** DATA SECTION follows **
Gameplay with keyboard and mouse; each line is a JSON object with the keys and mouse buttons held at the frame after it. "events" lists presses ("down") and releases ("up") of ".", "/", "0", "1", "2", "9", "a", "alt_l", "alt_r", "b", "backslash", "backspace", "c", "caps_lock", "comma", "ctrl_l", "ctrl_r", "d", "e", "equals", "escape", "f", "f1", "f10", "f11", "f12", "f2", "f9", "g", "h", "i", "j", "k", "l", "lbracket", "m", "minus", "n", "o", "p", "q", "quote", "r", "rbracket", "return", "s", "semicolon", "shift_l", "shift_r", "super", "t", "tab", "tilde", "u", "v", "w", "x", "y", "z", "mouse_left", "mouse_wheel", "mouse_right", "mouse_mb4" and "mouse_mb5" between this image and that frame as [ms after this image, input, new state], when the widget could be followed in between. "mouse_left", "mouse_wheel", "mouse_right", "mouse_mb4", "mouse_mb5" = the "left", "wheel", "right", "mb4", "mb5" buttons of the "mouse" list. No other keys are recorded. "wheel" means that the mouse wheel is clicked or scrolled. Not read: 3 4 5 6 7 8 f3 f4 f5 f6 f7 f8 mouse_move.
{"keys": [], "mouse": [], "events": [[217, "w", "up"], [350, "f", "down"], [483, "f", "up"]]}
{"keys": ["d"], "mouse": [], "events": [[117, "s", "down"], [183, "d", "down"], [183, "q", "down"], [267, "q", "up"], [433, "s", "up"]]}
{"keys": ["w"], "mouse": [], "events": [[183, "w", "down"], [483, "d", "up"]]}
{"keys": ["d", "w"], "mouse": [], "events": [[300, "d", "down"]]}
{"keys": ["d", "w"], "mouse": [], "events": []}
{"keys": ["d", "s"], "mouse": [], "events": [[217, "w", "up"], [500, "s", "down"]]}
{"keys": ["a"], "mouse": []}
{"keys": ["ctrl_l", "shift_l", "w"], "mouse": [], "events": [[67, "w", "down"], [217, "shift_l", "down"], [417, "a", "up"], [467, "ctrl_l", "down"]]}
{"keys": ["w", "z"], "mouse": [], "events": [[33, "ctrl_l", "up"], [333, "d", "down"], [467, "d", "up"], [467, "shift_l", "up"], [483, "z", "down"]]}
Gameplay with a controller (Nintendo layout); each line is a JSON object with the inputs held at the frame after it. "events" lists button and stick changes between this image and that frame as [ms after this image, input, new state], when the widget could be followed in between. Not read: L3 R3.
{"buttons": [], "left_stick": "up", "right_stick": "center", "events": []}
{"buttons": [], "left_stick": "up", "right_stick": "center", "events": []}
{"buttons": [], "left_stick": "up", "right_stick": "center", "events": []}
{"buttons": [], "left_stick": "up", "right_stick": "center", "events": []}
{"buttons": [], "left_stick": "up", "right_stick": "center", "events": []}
** End of DATA SECTION **
▶ [WHAT IS EXPECTED]: The entire listing is to be reproduced without alteration.

▶ [RESULT OF THE TASK]:
Gameplay with keyboard and mouse; each line is a JSON object with the keys and mouse buttons held at the frame after it. "events" lists presses ("down") and releases ("up") of ".", "/", "0", "1", "2", "9", "a", "alt_l", "alt_r", "b", "backslash", "backspace", "c", "caps_lock", "comma", "ctrl_l", "ctrl_r", "d", "e", "equals", "escape", "f", "f1", "f10", "f11", "f12", "f2", "f9", "g", "h", "i", "j", "k", "l", "lbracket", "m", "minus", "n", "o", "p", "q", "quote", "r", "rbracket", "return", "s", "semicolon", "shift_l", "shift_r", "super", "t", "tab", "tilde", "u", "v", "w", "x", "y", "z", "mouse_left", "mouse_wheel", "mouse_right", "mouse_mb4" and "mouse_mb5" between this image and that frame as [ms after this image, input, new state], when the widget could be followed in between. "mouse_left", "mouse_wheel", "mouse_right", "mouse_mb4", "mouse_mb5" = the "left", "wheel", "right", "mb4", "mb5" buttons of the "mouse" list. No other keys are recorded. "wheel" means that the mouse wheel is clicked or scrolled. Not read: 3 4 5 6 7 8 f3 f4 f5 f6 f7 f8 mouse_move.
{"keys": [], "mouse": [], "events": [[217, "w", "up"], [350, "f", "down"], [483, "f", "up"]]}
{"keys": ["d"], "mouse": [], "events": [[117, "s", "down"], [183, "d", "down"], [183, "q", "down"], [267, "q", "up"], [433, "s", "up"]]}
{"keys": ["w"], "mouse": [], "events": [[183, "w", "down"], [483, "d", "up"]]}
{"keys": ["d", "w"], "mouse": [], "events": [[300, "d", "down"]]}
{"keys": ["d", "w"], "mouse": [], "events": []}
{"keys": ["d", "s"], "mouse": [], "events": [[217, "w", "up"], [500, "s", "down"]]}
{"keys": ["a"], "mouse": []}
{"keys": ["ctrl_l", "shift_l", "w"], "mouse": [], "events": [[67, "w", "down"], [217, "shift_l", "down"], [417, "a", "up"], [467, "ctrl_l", "down"]]}
{"keys": ["w", "z"], "mouse": [], "events": [[33, "ctrl_l", "up"], [333, "d", "down"], [467, "d", "up"], [467, "shift_l", "up"], [483, "z", "down"]]}
Gameplay with a controller (Nintendo layout); each line is a JSON object with the inputs held at the frame after it. "events" lists button and stick changes between this image and that frame as [ms after this image, input, new state], when the widget could be followed in between. Not read: L3 R3.
{"buttons": [], "left_stick": "up", "right_stick": "center", "events": []}
{"buttons": [], "left_stick": "up", "right_stick": "center", "events": []}
{"buttons": [], "left_stick": "up", "right_stick": "center", "events": []}
{"buttons": [], "left_stick": "up", "right_stick": "center", "events": []}
{"buttons": [], "left_stick": "up", "right_stick": "center", "events": []}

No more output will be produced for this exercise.